Akhirnya Dera tetap bersama Mama sampai selesai mencuci piring. Tertawa garing tiap kali wanita semampai itu menggodanya soal pacar. Meja makan menjadi saksi kebohongannya.

“Jadi, aku nggak bakal dijodohin sama Galih, ‘kan?”

“Kita lihat nanti setelah Mama bertemu Gibran.” Wanita yang duduk menyilangkan kaki itu menyeringai.

“Maksudnya?”

“Mama mau ketemu sama pacar kamu. Mama juga penasaran dengan laki-laki yang berhasil naklukin hati anak Mama.”

Bagai disambar petir, Dera sama sekali tidak menimbang kemungkinan Mama ingin bertemu pacar khayalannya. Ia kejang-kejang dalam hati. Tapi tetap tersenyum demi menghindari kecurigaan mama.

“Bisa diatur nanti. Tapi sabar ya, Ma. Dia sibuk banget orangnya. Maklum perintis, bukan pewaris.”

Mama menepuk bahu Dera sambil tertawa. Ia yang kelimpungan dalam hati masih bisa melontarkan gurauan semacam itu. Sungguh Dera yang malang. Bagaimana nasibmu setelah ini?

Dera tersenyum namun sedikit mengernyit. Sesekali ia mengelus tengkuk. Jemarinya dingin dan berkeringat. Meyakinkan diri berulang kali, bahwa semua akan baik-baik saja. Belum sama sekali terbayang, bagaimana caranya mempertemukan Mama dengan pacar yang sebenarnya ia tidak miliki.

Melihat Mama tertawa bahagia, Dera merasa bersalah setengah mati. Ia tahu benar, bagaimana rasanya diberi harapan lalu berakhir dengan tidak jelas. Tapi kini ia melakukan hal yang sama. Menciptakan lubang yang sewaktu-waktu akan membuatnya terperosok semakin dalam.
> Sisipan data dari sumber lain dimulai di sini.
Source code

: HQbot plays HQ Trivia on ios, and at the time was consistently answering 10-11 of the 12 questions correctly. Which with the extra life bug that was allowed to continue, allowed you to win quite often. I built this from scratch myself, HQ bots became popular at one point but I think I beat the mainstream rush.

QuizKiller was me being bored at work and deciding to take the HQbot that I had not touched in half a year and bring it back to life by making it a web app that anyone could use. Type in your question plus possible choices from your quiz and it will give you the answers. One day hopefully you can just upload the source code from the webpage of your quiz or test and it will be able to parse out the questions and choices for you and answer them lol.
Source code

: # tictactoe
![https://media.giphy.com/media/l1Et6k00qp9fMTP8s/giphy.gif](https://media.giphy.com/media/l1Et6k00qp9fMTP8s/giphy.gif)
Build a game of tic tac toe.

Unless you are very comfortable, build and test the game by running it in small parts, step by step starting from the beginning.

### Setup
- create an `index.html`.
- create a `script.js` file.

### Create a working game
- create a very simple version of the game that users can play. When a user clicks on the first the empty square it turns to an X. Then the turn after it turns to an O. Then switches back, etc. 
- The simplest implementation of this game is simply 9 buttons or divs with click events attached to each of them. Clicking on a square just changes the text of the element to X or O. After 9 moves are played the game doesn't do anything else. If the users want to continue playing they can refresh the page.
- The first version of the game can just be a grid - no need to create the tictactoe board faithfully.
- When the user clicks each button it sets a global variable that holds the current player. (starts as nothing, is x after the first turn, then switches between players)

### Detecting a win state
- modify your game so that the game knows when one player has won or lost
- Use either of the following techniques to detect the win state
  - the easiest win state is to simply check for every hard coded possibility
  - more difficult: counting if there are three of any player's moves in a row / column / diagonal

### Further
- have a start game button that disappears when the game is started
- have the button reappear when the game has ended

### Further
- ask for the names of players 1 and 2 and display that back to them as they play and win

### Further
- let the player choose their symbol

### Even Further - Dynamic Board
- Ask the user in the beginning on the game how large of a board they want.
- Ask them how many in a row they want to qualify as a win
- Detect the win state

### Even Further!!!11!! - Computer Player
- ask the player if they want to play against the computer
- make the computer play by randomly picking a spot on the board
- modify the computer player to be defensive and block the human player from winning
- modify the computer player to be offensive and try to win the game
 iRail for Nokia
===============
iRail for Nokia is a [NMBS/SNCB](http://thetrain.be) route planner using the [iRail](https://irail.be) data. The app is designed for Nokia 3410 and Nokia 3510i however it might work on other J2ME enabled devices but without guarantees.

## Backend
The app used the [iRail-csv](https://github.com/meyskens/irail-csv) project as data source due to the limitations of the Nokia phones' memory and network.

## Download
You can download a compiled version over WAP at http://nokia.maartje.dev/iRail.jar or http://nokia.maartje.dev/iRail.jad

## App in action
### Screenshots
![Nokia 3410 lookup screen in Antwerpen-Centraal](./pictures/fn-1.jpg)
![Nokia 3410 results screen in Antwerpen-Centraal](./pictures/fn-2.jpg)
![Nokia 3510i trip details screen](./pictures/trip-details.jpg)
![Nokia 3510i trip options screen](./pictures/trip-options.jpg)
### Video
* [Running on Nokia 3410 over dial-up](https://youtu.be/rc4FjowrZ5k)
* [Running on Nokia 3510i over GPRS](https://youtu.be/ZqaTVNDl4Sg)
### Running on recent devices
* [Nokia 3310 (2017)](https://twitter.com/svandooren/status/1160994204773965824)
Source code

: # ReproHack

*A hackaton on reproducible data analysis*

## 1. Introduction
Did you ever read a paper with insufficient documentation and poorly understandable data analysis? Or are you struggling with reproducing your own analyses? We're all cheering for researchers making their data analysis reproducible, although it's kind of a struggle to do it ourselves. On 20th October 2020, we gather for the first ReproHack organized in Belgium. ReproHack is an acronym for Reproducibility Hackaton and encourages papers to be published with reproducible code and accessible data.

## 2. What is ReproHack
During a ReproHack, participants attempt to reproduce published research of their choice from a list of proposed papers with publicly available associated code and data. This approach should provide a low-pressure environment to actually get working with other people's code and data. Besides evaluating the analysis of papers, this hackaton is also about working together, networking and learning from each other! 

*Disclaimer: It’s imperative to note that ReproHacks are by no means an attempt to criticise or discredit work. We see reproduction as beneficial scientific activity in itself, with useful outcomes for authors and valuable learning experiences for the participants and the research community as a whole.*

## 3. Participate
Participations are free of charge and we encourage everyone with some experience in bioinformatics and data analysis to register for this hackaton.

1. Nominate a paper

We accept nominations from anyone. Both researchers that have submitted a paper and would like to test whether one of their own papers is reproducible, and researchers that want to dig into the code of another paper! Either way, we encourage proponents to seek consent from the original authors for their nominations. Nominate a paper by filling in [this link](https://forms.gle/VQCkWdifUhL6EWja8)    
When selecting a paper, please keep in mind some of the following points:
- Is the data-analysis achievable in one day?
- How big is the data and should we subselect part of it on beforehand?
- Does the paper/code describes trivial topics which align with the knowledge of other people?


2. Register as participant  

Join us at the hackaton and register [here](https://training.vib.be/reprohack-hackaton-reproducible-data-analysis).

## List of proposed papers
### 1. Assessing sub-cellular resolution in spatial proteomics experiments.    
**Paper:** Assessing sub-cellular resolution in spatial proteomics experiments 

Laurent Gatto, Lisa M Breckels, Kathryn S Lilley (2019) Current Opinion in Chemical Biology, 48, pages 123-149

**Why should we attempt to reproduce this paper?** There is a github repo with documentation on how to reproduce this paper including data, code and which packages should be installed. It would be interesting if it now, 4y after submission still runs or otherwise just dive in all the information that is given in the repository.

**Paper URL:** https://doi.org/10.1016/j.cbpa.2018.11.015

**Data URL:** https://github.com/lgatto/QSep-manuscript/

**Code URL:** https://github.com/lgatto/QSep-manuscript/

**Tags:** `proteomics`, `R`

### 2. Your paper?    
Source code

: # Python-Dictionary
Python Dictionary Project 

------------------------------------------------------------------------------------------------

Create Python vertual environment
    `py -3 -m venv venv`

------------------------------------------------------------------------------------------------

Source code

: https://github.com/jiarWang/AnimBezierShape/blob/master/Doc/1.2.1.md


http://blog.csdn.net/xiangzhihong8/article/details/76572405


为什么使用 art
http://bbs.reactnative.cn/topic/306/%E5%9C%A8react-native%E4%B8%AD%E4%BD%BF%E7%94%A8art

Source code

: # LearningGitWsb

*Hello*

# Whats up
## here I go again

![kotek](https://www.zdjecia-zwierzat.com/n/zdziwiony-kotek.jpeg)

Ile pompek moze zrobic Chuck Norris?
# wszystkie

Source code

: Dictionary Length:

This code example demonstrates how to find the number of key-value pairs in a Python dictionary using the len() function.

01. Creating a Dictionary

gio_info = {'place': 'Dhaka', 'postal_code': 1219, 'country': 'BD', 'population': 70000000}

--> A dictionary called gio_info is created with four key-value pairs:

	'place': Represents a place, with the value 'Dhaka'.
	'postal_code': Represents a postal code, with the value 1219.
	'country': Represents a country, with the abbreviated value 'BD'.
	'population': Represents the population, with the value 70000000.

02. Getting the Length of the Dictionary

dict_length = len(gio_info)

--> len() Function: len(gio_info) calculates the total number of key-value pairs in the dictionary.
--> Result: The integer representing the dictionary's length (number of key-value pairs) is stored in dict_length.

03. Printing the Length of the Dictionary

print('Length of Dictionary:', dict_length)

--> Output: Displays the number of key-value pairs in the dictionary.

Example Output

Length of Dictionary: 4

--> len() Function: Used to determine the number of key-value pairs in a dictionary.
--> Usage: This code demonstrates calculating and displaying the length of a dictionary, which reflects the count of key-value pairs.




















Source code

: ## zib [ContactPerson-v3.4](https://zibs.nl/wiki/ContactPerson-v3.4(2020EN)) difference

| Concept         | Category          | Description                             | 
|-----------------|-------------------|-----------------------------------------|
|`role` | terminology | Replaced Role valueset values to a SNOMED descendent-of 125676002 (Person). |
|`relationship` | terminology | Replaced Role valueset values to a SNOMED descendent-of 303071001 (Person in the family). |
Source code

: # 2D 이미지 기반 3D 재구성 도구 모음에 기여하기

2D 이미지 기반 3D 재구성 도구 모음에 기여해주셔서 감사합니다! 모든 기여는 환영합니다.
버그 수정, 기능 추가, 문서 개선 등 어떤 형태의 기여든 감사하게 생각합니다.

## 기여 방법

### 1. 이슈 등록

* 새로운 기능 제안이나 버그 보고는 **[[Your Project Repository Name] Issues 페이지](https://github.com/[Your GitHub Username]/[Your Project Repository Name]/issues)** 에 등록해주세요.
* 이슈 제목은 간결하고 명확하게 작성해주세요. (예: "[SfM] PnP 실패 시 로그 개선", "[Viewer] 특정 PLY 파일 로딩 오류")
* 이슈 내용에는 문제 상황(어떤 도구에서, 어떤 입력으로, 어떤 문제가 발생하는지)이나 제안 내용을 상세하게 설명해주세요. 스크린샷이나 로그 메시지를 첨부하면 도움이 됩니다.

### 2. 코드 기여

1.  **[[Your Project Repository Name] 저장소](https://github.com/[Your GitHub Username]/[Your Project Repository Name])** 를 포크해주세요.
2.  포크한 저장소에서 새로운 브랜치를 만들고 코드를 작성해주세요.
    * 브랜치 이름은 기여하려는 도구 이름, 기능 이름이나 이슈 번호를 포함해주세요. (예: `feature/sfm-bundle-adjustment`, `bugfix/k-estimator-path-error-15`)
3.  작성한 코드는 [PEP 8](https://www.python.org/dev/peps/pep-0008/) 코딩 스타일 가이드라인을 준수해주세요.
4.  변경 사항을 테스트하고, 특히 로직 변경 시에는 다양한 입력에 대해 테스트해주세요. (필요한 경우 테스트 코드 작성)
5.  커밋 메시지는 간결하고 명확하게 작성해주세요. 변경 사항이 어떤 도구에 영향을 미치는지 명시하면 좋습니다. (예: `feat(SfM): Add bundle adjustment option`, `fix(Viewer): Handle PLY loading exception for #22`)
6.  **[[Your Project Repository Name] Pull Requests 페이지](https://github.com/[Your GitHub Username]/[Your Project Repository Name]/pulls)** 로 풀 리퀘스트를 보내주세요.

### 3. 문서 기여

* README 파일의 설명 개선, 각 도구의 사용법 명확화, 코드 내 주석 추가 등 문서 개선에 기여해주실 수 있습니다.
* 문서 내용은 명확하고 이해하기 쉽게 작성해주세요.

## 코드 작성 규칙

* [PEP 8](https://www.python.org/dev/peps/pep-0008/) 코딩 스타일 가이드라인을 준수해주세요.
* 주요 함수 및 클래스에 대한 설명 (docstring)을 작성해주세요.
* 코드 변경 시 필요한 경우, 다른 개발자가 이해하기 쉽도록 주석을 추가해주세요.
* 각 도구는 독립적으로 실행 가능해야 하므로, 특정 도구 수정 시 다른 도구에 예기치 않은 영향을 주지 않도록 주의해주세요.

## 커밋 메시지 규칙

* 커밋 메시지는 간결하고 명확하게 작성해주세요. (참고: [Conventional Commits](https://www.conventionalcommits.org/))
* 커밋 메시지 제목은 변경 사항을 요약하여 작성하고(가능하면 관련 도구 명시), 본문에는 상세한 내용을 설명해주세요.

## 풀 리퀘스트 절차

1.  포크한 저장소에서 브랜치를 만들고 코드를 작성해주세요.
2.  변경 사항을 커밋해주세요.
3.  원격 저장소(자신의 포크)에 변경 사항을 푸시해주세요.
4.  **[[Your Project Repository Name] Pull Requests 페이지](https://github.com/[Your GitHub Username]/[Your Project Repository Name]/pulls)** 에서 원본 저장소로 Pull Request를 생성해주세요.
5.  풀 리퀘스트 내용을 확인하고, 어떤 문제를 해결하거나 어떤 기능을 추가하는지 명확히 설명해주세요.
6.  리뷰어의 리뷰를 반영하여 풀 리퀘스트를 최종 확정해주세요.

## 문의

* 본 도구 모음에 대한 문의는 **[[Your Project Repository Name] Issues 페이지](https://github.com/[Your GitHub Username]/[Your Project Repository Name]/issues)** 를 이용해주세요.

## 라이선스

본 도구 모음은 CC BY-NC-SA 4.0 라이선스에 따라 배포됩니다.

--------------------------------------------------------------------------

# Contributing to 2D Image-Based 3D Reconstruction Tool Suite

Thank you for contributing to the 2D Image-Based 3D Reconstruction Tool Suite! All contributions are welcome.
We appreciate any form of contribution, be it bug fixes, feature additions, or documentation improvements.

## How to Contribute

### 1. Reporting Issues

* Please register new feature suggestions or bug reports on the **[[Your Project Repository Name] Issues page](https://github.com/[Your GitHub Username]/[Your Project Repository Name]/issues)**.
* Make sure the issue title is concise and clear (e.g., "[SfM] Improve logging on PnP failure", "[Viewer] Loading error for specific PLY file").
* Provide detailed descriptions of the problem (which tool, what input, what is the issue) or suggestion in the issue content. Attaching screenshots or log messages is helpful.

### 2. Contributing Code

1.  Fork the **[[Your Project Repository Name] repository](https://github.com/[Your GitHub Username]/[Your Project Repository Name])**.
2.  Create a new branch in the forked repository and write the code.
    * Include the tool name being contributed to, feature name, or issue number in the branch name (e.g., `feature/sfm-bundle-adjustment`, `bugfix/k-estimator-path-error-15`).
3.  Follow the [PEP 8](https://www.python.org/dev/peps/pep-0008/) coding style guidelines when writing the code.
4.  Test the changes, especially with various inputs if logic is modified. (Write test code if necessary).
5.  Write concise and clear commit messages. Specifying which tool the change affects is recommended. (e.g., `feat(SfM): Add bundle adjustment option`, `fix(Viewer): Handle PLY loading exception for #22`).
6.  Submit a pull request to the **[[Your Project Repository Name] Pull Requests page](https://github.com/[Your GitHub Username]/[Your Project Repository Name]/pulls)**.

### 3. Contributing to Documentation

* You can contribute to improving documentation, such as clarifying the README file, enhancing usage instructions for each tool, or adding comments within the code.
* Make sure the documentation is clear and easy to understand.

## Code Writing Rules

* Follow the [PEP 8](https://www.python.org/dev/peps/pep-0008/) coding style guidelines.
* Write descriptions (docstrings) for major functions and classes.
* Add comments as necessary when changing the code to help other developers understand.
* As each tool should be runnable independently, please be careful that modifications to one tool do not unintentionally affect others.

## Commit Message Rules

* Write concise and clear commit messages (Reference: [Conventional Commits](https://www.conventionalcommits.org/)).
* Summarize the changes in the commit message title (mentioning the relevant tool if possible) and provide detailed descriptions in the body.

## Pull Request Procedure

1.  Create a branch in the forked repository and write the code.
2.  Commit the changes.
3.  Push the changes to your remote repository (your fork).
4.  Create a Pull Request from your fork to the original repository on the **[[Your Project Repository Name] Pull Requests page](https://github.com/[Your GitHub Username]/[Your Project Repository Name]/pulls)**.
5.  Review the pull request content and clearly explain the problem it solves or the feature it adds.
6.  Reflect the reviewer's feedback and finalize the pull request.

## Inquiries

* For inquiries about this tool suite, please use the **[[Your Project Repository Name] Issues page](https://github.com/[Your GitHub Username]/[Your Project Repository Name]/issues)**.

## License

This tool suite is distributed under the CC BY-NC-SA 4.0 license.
“Aku ke kamar duluan, ya Ma.”

Mama mengangguk. “Mama juga mau ke kamar. Nggak berasa udah mau jam sepuluh. Duh, Mama jadi semakin penasaran dengan Gibran.” Ucap Mama, sontak membuat hati Dera semakin sakit.

Good night, Dera sayang.” Wanita paruh baya itu melambaikan tangan sebelum akhirnya masuk ke dalam kamar.

Dera memegang gagang pintu kamarnya, yang terletak bersebelahan dengan pintu kamar Mama. Ia melambaikan tangan, lalu membuka pintu kamar, setelah pintu kamar mama ditutup.

Dera menghela nafas berat. Tidak cukup menyebutkan nama itu pada Mama, yang ia sampaikan pada Mama pun semua tentang Deryl. Perhatiannya, sikap romantisnya, semua tentang Deryl di masa lalu.

Apa yang harus aku lakukan setelah ini?